Still giving lip service to analytics? Then you're probably losing sales.

According to two new "cool vendor" reports from Gartner, analytics can help marketers convert contacts into sales.

While most marketers are already using some form of analytics, the ground is constantly shifting — and prescriptive analytics the new flavor of the month.

Who Is Cool (Or Is That Hot?)

Gartner's Cool Vendors in Data-Driven Marketing report focuses on the tools and techniques used to identify, manage, analyze and use an ever-growing number of data sets. It also looks at how marketers are building up their analytics and go-to marketing capabilities. 

The Cool Vendors in Tech Go-to-Market report looks at technology and service providers (TSPs) that provide Software-as-a-Service (SaaS)-based applications to increase B2B marketing and sales effectiveness, specifically in the technology sector.

“The unifying theme is really about making it easier for marketers and down-the line sales to make better decisions,” Todd Berkowitz, a co-authors of both reports, told CMSWire. “There is heavy usage of data, heavy use of analytics and an element of best practice there as well."

He added that the data driven marketing research is for B2B marketers who are selling to a wide range of companies.

10 Vendors

Between the two reports, Gartner identified 10 vendors with different takes on the problem of data and data analysis.
■ ■ ■
**EXERCISE TASKS**
A. Copy the passage of the article on Gartner's cool vendor reports from "He added that" up to and including "and data analysis.".
B. Continue the article on Gartner's cool vendor reports from the point where it stops.
■ ■ ■
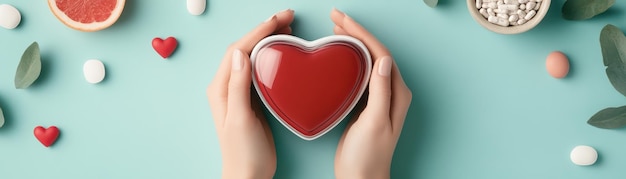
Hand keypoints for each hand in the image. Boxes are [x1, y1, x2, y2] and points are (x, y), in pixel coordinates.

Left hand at [206, 9, 294, 178]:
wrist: (248, 176)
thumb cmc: (243, 153)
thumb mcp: (240, 119)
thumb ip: (238, 86)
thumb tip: (239, 54)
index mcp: (221, 88)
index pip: (239, 50)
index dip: (259, 31)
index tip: (278, 19)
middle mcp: (227, 86)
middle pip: (245, 48)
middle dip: (265, 30)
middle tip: (288, 18)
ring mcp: (239, 92)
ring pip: (253, 56)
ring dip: (269, 40)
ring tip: (288, 30)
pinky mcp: (251, 100)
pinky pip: (260, 70)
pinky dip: (272, 57)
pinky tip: (284, 54)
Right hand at [331, 9, 412, 178]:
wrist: (360, 177)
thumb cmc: (368, 155)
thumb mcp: (375, 121)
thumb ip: (380, 91)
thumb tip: (383, 59)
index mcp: (397, 93)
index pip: (381, 54)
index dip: (362, 34)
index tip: (343, 21)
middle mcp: (391, 91)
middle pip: (374, 52)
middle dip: (356, 33)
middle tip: (335, 18)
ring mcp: (379, 97)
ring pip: (366, 61)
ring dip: (352, 43)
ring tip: (335, 30)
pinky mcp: (366, 104)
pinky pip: (358, 74)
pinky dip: (348, 60)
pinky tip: (337, 56)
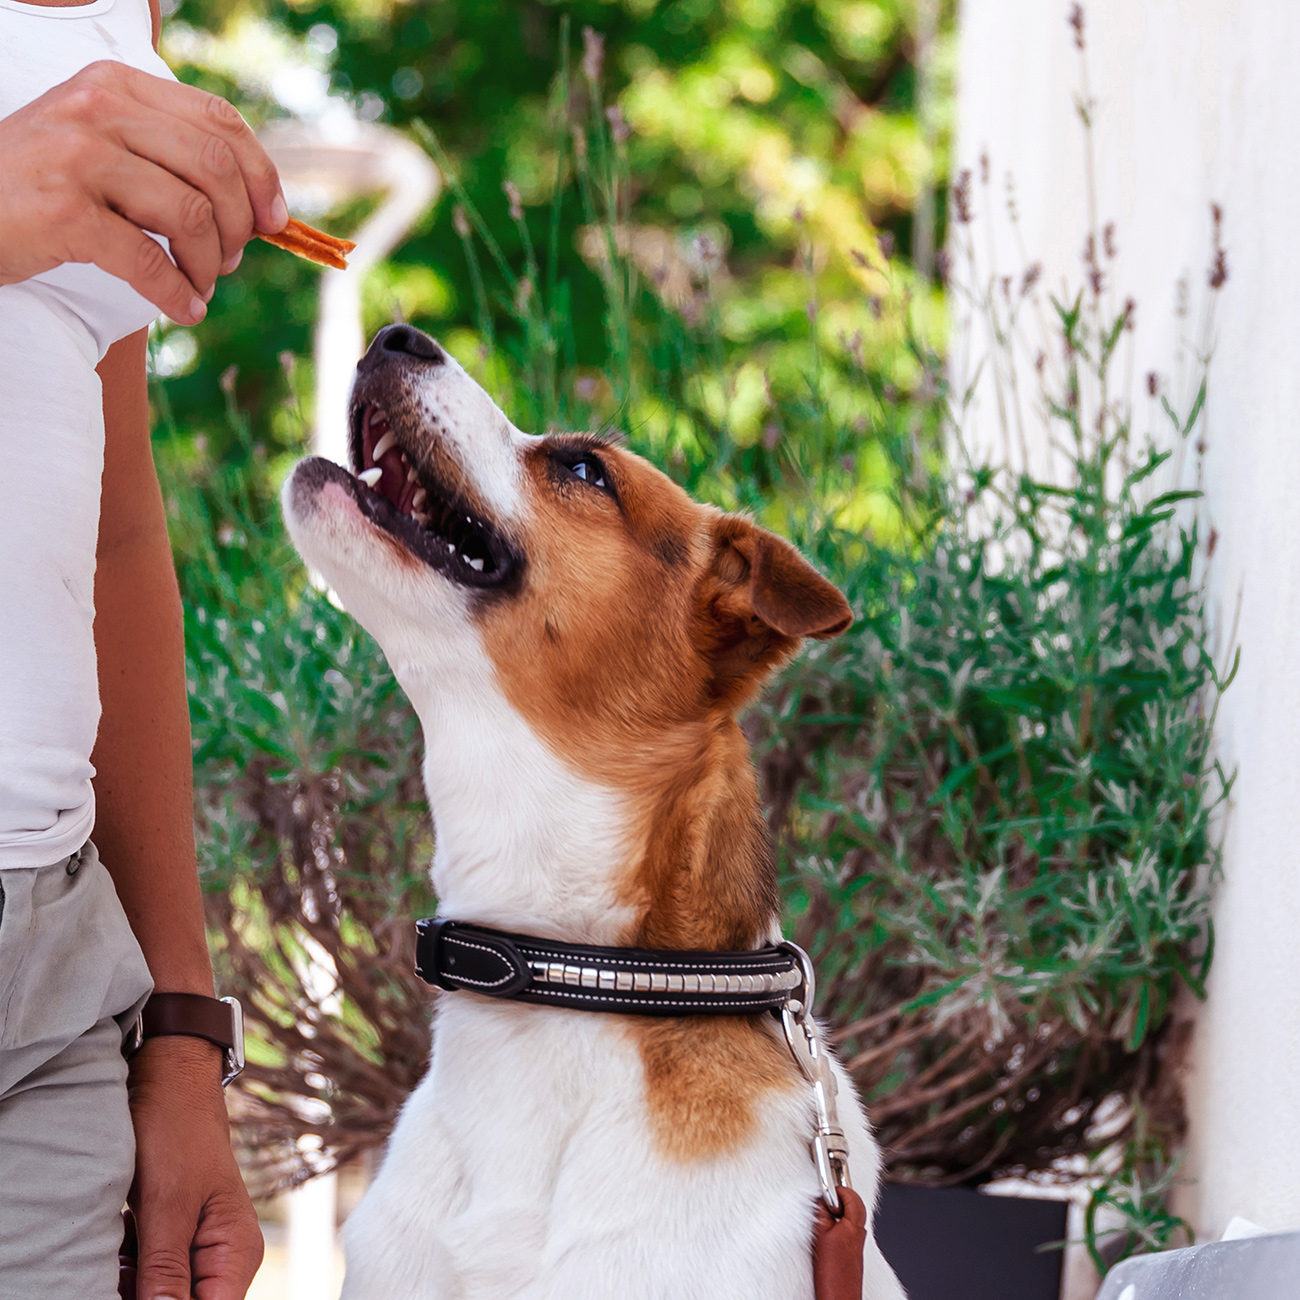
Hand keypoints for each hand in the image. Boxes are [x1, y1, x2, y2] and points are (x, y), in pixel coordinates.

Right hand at [0, 61, 286, 324]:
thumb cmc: (40, 187)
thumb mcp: (102, 146)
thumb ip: (166, 156)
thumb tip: (255, 207)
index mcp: (116, 85)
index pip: (218, 121)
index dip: (261, 175)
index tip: (274, 219)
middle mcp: (99, 109)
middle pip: (215, 170)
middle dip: (238, 227)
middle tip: (230, 261)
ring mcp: (79, 157)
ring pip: (191, 218)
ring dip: (209, 267)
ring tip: (200, 286)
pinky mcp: (65, 212)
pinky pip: (150, 262)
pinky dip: (179, 295)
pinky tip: (184, 310)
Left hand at [127, 1035, 263, 1299]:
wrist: (169, 1080)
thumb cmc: (177, 1130)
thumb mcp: (166, 1203)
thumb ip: (166, 1272)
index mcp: (236, 1253)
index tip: (137, 1290)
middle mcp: (224, 1257)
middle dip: (144, 1296)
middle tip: (121, 1266)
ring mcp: (198, 1249)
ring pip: (159, 1296)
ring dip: (130, 1285)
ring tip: (116, 1250)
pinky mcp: (173, 1240)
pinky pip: (148, 1277)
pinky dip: (125, 1271)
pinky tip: (114, 1246)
■ ■ ■
**RESULTS FOR THE EXERCISE**
A.
He added that the data driven marketing research is for B2B marketers who are selling to a wide range of companies.

10 Vendors

Between the two reports, Gartner identified 10 vendors with different takes on the problem of data and data analysis.

B.
In the Data-Driven Marketing list, Gartner cited (in alphabetical order):

  • Affino: Provides a next-generation research tool for marketers focused on social analytic insights and whose users are likely to be engage in public social networks
  • Datorama: A strong focus on integrating data sets and offering markets as way of taking meaning from those integrated data sets
  • EverString: For enterprises that are demand-generation focused with large volumes of leads and mature demand-generation programs, EverString’s technology is designed to improve conversion rates
  • Persado: The focus here is on marketers and advertisers who have a number of diverse products or business sub segments and who would benefit from automated personalization
  • Radius: Is for marketers and demand generation leaders that target small businesses

In the Cool Vendors in Tech Go-to-Market, Gartner cited:

  • Datanyze: Should be evaluated by sales development rep (SDR) teams to increase their knowledge of the lead or contact's technology stack environment and improve the quality of the first interaction
  • Demandbase: Marketing leaders with strategic accounts based on size or industry should be looking at this as part of their accounts-based marketing strategy to reach new customers and expand relationships with existing customers
  • Leadspace: This is for marketing teams looking to improve the effectiveness of their demand generation programs, while marketing leaders should also consider the company’s predictive lead scoring
  • SalesLoft: This is for the managers of teams with at least five SDRs as sell as sales operations leaders that use Salesforce for their sales force automation system to improve productivity, execution and effectiveness
  • Showpad: This is for sales enablement and channel leaders looking to improve collaboration across their multifaceted channel sales landscape, particularly when gaps in the co-branded content development process have been identified

Intelligent and Advanced

“The single biggest trend that we see in B2B is a move towards more intelligent and more advanced use of data analytics and predictive analytics as business users have more access to both more data and more third party applications and more external data sets,” he said.

Using data science and machine learning, they are able to make better use of data to work out who they want to target, what companies, how to prioritize the leads they are getting and how to identify companies that are likely to order or buy from there.

More to the point, this is about advanced analytics moving into the B2B marketing space.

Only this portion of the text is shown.